The virus postponed the shooting of Stranger Things 4 which means will have to wait to see if the most beloved character Sheriff Roy Hopper is still alive. But as long as they keep promoting, I’ll be a member of their party.

 

Atlanta

I know, I know, technically this is an urban comedy. But anyone who’s watched Donald Glover’s masterpiece knows that Atlanta is anything but the typical comedy. Writer-director-star Glover has assembled a troop of writers that are willing to do more and stranger things that even some of those risky dramas are willing to try.

Who can forget ‘B.A.N’, where Paper Boi when on a black network channel to deal with a racial controversy? The commercials alone made it a masterpiece. Or the prescient Juneteenth where Earn and Van went to the title celebration that was the complete opposite  of what we know it should be about? Or FUBU, where we back to Earn’s childhood and saw just how dark things could be over a jacket?
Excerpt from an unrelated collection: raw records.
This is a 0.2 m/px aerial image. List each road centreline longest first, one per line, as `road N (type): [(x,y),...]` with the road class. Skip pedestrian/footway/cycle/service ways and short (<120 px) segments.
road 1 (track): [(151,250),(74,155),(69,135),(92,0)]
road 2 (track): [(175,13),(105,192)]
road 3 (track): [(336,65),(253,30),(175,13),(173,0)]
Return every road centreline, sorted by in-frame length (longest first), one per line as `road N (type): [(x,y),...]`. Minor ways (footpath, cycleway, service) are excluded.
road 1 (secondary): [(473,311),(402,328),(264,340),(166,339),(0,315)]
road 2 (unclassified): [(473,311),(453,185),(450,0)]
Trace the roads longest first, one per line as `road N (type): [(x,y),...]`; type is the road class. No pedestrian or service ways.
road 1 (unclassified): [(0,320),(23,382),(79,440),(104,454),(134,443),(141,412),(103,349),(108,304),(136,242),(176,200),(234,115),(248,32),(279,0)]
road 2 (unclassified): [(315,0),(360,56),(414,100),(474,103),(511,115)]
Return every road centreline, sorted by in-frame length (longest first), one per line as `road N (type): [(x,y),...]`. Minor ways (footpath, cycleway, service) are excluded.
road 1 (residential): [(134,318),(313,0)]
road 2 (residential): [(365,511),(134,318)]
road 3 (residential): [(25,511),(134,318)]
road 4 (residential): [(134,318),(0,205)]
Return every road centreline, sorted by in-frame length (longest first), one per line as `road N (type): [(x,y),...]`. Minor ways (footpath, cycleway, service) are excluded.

Of course, all of that pales (pun definitely intended) with the show’s masterpiece (so far)  ‘Teddy Perkins’. Fringe character Darius goes to pick up a piano, and ends up having one of the most surreal experiences in television history with a former rock star who seems to have completely bleached his skin and has a completely different look on fame and success. This is one of the greatest achievements in TV history. Two years later, critics are still trying to explain it.

Atlanta will be back, though it’s hard to know when. (It was renewed for two seasons, but Glover was moving at a measured pace getting the writing done before Covid threw everything into chaos. But I want to see what happens next to Earn. I know it won’t be pretty. That’s why I want to see it.

 

Watchmen

Technically this series was one of the most realistic explorations of race in the history of the medium. That doesn’t change the fact that this limited series that served as a sequel to the groundbreaking graphic novel was one of the greatest visual and creative masterpieces in history.

The murder of a sheriff in Tulsa becomes the backdrop to a battle for racial dominance that could lead to the end of the world. But Sister Night (the always dazzling Regina King) could never quite put together how it was happening, even though she was at the center of it. And Laurie Blake (the equally brilliant Jean Smart) didn’t seem to care because, as we all knew, she’d seen it all before.  In the midst of this, Adrian Veidt seemed to live a life of leisure that quickly became more and more surreal. Looking Glass was dealing the aftereffects of the attack at the center of the comic and the truth was devastating. And through it all Lady Trieu was trying to bring about world peace. That’s what she thought anyway. And where was Dr. Manhattan in all this?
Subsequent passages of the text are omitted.